Una cinquantina di manifestanti si sono radunati davanti al presidio mentre una delegazione ristretta faceva una pacifica e rapida incursione al suo interno per poi riunirsi al resto del gruppo, che ha sostato nel piazzale principale continuando a scandire slogan inneggianti a una sanità pubblica adeguata alle necessità delle popolazioni residenti nelle aree periferiche e reclamando presidi e servizi per fermare lo spopolamento. Rivendicazioni messe sul piatto anche durante l'incontro con il prefetto, al quale i delegati del comitato e i sindaci di Tadasuni e Ghilarza hanno fatto visita prima di dirigersi all'ospedale civile. Al rappresentante del governo i dimostranti hanno esposto le istanze del territorio e presentato le settemila firme raccolte fino a ieri.

Durante il colloquio si è parlato anche del caso dell'agenzia dell'Inps, a rischio chiusura. I delegati hanno investito il prefetto Giuseppe Guetta del ruolo di mediatore con il ministero della Salute e la Regione. Alla politica vengono sollecitati «Un pronto soccorso che funzioni 24 ore al giorno e con una dotazione organica autonoma, l'integrazione dell'organico, che oggi è coperto al 40 per cento, e piena funzionalità del centro Alzheimer – ha reclamato Raffaele Manca, referente del Comitato –. Inoltre – ha aggiunto –, abbiamo chiesto al prefetto di rafforzare la richiesta indirizzata alla Regione di chiarire le modalità operative di quella scatola vuota che riteniamo essere il Centro di emergenza territoriale».

La gestione in loco delle urgenze è uno dei punti cardine delle rivendicazioni. «Chiediamo garanzie per il pronto soccorso; a esso si collegano una serie di servizi importanti come radiologia e laboratorio analisi che devono tornare a funzionare come prima», ha caldeggiato Serafino Corrias, ex assessore provinciale.

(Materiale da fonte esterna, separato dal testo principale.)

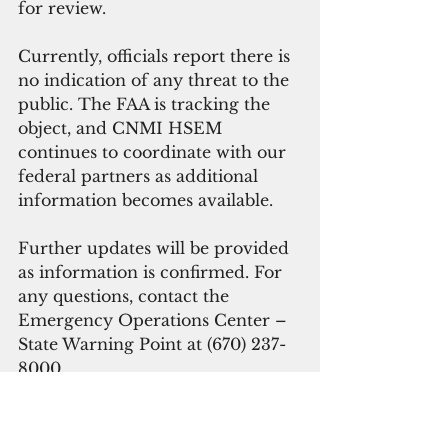
for review.
Currently, officials report there is 
no indication of any threat to the 
public. The FAA is tracking the 
object, and CNMI HSEM 
continues to coordinate with our 
federal partners as additional 
information becomes available.
Further updates will be provided 
as information is confirmed. For 
any questions, contact the 
Emergency Operations Center – 
State Warning Point at (670) 237-
8000.
#cnmi
UFO
Guam News & Features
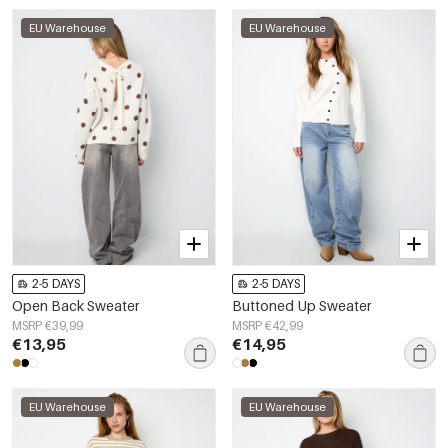
EU Warehouse
EU Warehouse
2-5 DAYS
2-5 DAYS
Open Back Sweater
Buttoned Up Sweater
MSRP €39,99
MSRP €42,99
€13,95
€14,95
EU Warehouse
EU Warehouse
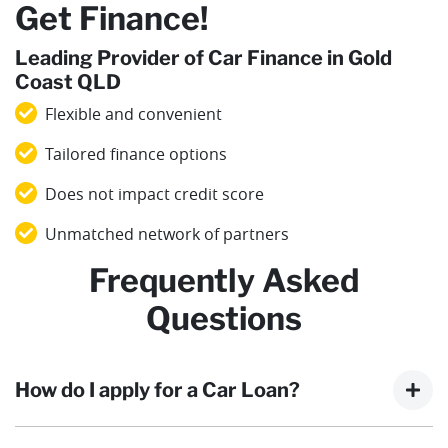
Get Finance!
Leading Provider of Car Finance in Gold
Coast QLD
Flexible and convenient
Tailored finance options
Does not impact credit score
Unmatched network of partners
Frequently Asked
Questions
How do I apply for a Car Loan?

Se non arriveranno segnali nella direzione auspicata, il Comitato solleverà l'asticella della protesta occupando il Delogu anche all'interno. Il prefetto si è speso per un'azione di sensibilizzazione nei confronti delle istituzioni amministrative e governative regionali e nazionali. Nell'eventualità di nuove battute d'arresto della riforma della rete ospedaliera gli attivisti saranno pronti a nuove forme di protesta.

La parola “resa”, infatti, non rientra nel loro vocabolario. «La legge approvata dalla Regione deve essere rispettata, altrimenti la protesta andrà avanti a oltranza», ha avvertito Rita Vinci di Ghilarza. «Il Delogu è un presidio strategico – ha ricordato Regina Selis, originaria di Busachi e ghilarzese d'adozione –. Potenziare il pronto soccorso permetterebbe di stabilizzare i pazienti a Ghilarza e di alleggerire il carico degli altri ospedali». La determinazione dei cittadini è direttamente proporzionale allo sdegno. «Non c'è alcuna sensibilità nei confronti delle necessità delle comunità», ha tuonato il parroco di Norbello don Francesco Marongiu, in prima fila nella vertenza così come nelle corsie del nosocomio ghilarzese, dove porta spesso un saluto o una
parola di conforto ai pazienti. «Bisogna tenere alta l'attenzione – ha raccomandato il sindaco Alessandro Defrassu –. Non si pretende di ottenere risultati dall'oggi al domani, ma il Comitato tiene duro per stimolare la risoluzione del problema».